If only Ignatum had been a viable consideration. Even one of the few remaining Titans would have been an beneficial omen, but the Archimandrite had known better than to even make the attempt of gaining their aid. The Titan crews of Ignatum were more flesh than metal, and the Archimandrite sensed their loyalties were as tightly bound to Terra and the Ten Thousand as to the Martian ideal. They ached for home as much as any of the displaced Cult Mechanicum, yet they held warrior-bonds with the Imperials and personal, inviolate oaths with the Omnissiah.

Their skitarii, however, had proved far more receptive. Simple, weaponised creatures that they were, the Archimandrite had siphoned them away from around the ankles of the god-machines they protected, drawing them into secondary conduits and capillary tunnels, keeping them from the destruction being levied upon the Sisterhood and the Ten Thousand.

The Archimandrite had canted its avowal to stand with the last convoy, warding them from harm – and then, as the final Imperials had battled their way into the tunnels beneath the Impossible City, it had performed its most calculated gamble and powered down amidst the devastation. Now it seemed to be nothing more than yet another wreck, another robot going tragically unsalvaged in the hours after this terrible battle.

And it had worked. No warp beast had come to tear it apart in daemonic anger.

A sliver of life remained within its core during this slumber, enough to maintain its few biological components. Those precious shreds of viscera that had once been Magos Domina Hieronyma couldn’t be allowed to rot.

In the deep caves of the Godspire’s wraithbone foundations, sealed within a vault established by the Unifiers to house volatile materials for their reconstruction work, the Archimandrite reactivated slowly, sending power throughout its form in a trickle charge.

Home, it thought.

It. She?

It.

Though again… there were doubts. Logically, this yearning for home – could it be the corrupting influence of the core of Hieronyma within the machine? And if so, did that stand as testament to the purity of the Archimandrite’s cause, or was this an emotive flaw, a stutter of the precision of its plan?

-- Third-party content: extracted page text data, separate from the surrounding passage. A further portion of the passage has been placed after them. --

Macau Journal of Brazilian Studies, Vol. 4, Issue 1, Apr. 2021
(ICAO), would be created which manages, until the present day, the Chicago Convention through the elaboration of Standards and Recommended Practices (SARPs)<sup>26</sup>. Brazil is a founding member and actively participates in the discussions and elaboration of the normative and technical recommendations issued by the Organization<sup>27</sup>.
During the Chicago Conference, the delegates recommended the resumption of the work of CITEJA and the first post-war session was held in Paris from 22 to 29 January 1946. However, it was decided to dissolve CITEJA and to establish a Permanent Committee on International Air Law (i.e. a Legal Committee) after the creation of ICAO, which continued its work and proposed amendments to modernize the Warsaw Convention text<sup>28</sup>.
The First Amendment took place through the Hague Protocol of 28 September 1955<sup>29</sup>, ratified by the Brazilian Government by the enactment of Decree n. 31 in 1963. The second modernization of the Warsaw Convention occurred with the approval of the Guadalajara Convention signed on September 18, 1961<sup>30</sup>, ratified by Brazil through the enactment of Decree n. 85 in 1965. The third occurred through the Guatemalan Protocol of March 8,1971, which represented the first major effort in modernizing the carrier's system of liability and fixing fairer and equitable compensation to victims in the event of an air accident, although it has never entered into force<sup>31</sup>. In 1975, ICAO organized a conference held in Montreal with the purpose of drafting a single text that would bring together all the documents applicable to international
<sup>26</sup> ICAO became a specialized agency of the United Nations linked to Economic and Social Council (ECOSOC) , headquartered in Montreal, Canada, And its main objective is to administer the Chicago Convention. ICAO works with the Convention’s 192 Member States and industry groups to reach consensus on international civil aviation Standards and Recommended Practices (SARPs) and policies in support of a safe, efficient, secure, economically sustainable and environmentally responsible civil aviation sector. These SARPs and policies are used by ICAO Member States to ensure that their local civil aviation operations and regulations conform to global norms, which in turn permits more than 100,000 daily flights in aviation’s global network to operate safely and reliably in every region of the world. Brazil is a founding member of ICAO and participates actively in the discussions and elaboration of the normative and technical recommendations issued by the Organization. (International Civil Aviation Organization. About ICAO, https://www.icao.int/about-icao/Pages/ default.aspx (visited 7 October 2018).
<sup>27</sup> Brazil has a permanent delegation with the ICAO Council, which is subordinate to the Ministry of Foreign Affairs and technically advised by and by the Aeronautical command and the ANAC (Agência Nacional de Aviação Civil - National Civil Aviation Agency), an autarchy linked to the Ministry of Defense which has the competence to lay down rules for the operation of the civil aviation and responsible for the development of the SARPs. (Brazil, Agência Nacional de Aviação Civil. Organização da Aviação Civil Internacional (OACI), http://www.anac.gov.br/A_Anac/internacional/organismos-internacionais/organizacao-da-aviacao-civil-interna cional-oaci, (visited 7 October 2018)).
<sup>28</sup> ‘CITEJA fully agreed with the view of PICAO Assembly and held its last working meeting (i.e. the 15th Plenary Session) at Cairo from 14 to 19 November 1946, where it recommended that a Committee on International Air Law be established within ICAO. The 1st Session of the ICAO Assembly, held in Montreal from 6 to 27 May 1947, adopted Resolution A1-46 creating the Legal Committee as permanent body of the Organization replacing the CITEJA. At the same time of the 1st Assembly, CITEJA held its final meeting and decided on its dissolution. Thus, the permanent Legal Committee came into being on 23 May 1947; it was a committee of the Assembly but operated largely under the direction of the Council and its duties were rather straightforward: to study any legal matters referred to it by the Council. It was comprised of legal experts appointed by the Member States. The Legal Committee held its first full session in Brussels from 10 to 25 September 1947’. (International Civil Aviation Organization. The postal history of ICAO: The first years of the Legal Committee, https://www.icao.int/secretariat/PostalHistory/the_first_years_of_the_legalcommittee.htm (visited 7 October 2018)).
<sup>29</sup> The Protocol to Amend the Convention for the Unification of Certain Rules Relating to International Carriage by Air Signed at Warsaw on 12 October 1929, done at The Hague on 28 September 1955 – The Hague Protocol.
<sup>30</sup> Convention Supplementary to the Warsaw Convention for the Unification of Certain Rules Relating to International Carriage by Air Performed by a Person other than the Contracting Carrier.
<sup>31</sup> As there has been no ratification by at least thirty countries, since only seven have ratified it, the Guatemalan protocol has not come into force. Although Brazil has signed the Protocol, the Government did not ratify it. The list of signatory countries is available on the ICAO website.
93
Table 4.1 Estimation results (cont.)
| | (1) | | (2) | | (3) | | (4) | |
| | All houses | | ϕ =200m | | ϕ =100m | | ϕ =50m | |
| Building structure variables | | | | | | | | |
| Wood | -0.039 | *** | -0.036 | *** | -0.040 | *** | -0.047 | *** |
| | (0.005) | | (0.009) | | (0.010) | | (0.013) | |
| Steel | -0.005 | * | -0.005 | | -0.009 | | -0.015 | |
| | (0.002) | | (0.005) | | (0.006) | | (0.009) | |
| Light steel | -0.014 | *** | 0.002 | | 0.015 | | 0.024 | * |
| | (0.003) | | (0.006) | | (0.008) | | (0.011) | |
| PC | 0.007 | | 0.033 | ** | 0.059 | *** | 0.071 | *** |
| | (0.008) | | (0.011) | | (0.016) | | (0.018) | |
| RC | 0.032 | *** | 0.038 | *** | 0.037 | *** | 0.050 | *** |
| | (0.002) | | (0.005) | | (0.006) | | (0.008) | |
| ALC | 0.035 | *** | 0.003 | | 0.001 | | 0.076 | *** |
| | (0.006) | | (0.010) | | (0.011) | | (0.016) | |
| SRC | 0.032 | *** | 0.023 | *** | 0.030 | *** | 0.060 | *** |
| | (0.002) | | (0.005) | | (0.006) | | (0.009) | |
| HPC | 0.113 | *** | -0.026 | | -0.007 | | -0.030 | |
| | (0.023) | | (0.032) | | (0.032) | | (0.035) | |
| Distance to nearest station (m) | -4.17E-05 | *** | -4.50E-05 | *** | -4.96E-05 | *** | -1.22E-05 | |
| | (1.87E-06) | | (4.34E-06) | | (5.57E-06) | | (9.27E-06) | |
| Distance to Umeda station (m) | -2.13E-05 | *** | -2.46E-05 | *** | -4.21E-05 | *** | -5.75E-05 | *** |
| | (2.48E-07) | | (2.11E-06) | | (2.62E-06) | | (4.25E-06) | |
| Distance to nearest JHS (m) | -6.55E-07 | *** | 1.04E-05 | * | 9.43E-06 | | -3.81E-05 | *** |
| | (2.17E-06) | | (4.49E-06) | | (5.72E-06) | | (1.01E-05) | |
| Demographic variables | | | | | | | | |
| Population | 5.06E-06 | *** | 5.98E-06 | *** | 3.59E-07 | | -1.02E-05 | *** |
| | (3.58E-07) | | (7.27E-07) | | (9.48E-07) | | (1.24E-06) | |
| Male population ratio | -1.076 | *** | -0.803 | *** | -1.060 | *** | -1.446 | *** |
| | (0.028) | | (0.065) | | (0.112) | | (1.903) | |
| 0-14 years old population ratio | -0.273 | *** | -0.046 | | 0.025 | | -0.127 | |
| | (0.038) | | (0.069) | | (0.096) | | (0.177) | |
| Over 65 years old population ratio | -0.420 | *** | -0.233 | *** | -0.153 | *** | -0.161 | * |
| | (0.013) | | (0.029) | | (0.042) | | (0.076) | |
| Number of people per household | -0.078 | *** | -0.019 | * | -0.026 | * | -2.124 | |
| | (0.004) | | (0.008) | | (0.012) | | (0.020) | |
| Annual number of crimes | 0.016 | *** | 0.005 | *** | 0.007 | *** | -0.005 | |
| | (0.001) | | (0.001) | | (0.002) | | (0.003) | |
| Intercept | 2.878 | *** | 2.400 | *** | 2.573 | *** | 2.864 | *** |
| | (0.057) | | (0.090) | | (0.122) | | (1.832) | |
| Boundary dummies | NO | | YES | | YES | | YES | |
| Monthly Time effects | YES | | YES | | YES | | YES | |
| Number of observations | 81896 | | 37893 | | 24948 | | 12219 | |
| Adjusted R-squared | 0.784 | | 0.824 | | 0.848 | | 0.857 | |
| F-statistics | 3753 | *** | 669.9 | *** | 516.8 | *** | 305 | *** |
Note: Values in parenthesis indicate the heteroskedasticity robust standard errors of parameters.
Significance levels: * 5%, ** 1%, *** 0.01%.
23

Furthermore: consider the role of external manipulation. Had this been anticipated? Expected? Planned by the Fabricator General? Had she been chosen to become It in the knowledge she would put her emotive loyalty to her homeland above the needs of the Ten Thousand?

The Archimandrite cast these considerations aside as irrelevant to its calculations. They were of no consequence now. The Cog, as it was sometimes said, was already turning.

The Archimandrite’s first order of duty was to re-establish its noospheric network with the alphas and unit leaders it had won to its cause. And from there, on to the Aresian Path.